People don't always choose the things that make them happy, especially collectively. If we step back a bit from the internet, this point is obvious: the people of the US, for example, collectively chose to have the Civil War and then abolish slavery, when abolishing slavery without the war would have been a much better choice; and alcoholics who die of exposure in the street would probably have preferred, in retrospect, to never start drinking. Some of them will tell you that explicitly even before dying.

So it's not really disappointment. It's advocacy: there is a better way, a brighter future. And I have a selfish interest in telling people about it, because despite what you say, it's not a choice I can make entirely on my own.

> They haven't stopped the internet from the 1990s from existing; it's still there and available.

In the 1990s, I could email my mother from the mail server in my house; I could walk to the local bookstore and browse the books on the shelves; I could chat online with my friends without giving Microsoft, AOL, Yahoo, Google, and Facebook minute-by-minute updates on when I'm at my computer; I could read and post to Usenet, which had useful discussions on it, without broadcasting my reading habits to whoever was wiretapping (because my ISP had a local news server); and I could run years-old software on my computer without becoming a victim of the latest worm.

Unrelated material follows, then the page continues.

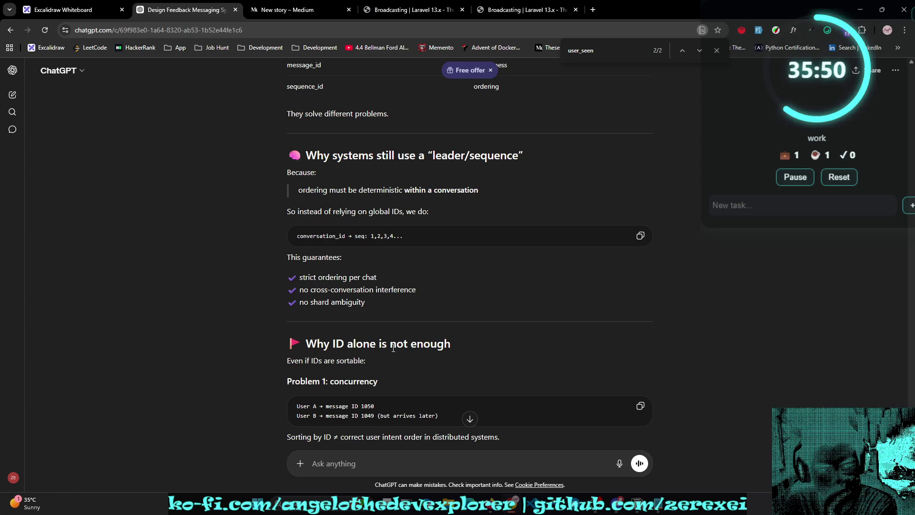
pyautogui.scroll(-18, 393, 348)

So the two internets you're talking about do not exist independently of each other. They interact in a lot of ways. Sometimes the interference is constructive (internet access is available in a lot more places now, and bandwidth is cheaper), and sometimes it's destructive (Usenet is dead.)

I don't think the problem is really even the wants of the majority. I think the problem is that the majority of people are getting tricked into choosing things they don't want, both because they aren't aware of the implications of their choices and because there are prisoner's-dilemma games going on. (Recruit all your friends to Farmville and your farm will be bigger!)


Part of the reason for stating my values so clearly is that the primary audience for this post is people who share those values. I don't want people who share those values to misattribute my conclusions to a conflict of values.

As for people who don't think Hulu and the iTunes Music Store are horrifying abominations, they probably already think ADSL is fine and dandy, so there's no point in tailoring the article to them.


Interesting. I wonder if Android users see more ads per use-hour based on the Android eco system's revenue model than other mobile os's. ...I have no data to back up my proposition, just a thought.